**ASSIGNMENT A:** According to the post, what lake was the sunset over when the writer drove downtown?

**EXTRACT:**
Like being on Day 10 of kicking my wine-a-night habit for the longest time ever since 2011. Uncomfortable.

Like planning a couple of mission trips for 2015 that include going somewhere new and different and facing a lot of unknowns. Uncomfortable.

Thirteen days into the new year and I already venturing out of my bubble. But I am doing it because I believe God works in insane ways when you are uncomfortable. He breaks down barriers and hauls away the garbage and makes room for something beautiful to happen in a place that was cluttered with layers of comfort. And I am ready for that kind of insane.

Care to step out with me?

Wednesday, January 7

Sunsets and ice cream

Sunday was the culmination of two solids weeks of indulgence, celebrations, family, friends, and way too much time in the house.

By 3 pm that day, the kids were squirrel-ier than ever and dreading going back to school the next day. After separating them from picking at each other for the umpteenth time, I declared enough and said "We're going for a drive."

"Where are we going?"

"I don't know, let's see where the road takes us."

<Insert skepticism and a smidge of whining.>

"It will probably take us toward ice cream."

"OK."

And we were off.



I headed where I usually do when I want to escape - toward downtown. Where I feel like I've ditched the 'burbs and malls and chain restaurants and the same-old for moments of inspiration.

I happened to drive right into the sunset on Lake Monona.


Sam starting shooting pictures like she was paparazzi and Peyton ask a hundred questions about the ice on the lake. It was too cold for any of us to venture out of the warm car, but I wanted to. I really wanted to run toward that sun. To stop it in its tracks long enough to bask in it. I wanted it to stay and warm the car window, the houses across the street, the kids sledding at the park next door (new find!)

**ASSIGNMENT B:** Output the text lines from the entry below as a numbered list, leaving out any blank lines and the picture.

**DATA TO EXAMINE:**
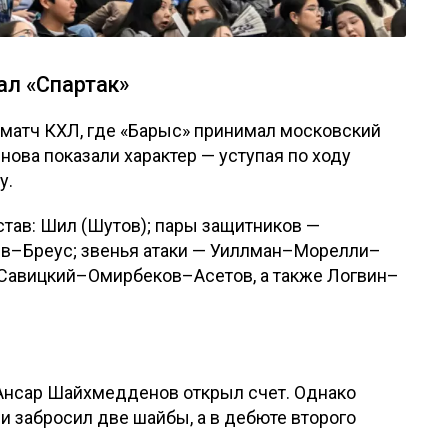
ал «Спартак»
 матч КХЛ, где «Барыс» принимал московский
ова показали характер — уступая по ходу
у.
тав: Шил (Шутов); пары защитников —
в–Бреус; звенья атаки — Уиллман–Морелли–
Савицкий–Омирбеков–Асетов, а также Логвин–
 Ансар Шайхмедденов открыл счет. Однако
и забросил две шайбы, а в дебюте второго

**RESPONSE BOX A:** Lake Monona.

**RESPONSE BOX B:**
1. ал «Спартак»
2.  матч КХЛ, где «Барыс» принимал московский
3. ова показали характер — уступая по ходу
4. у.
5. тав: Шил (Шутов); пары защитников —
6. в–Бреус; звенья атаки — Уиллман–Морелли–
7. Савицкий–Омирбеков–Асетов, а также Логвин–
8.  Ансар Шайхмедденов открыл счет. Однако
9. и забросил две шайбы, а в дебюте второго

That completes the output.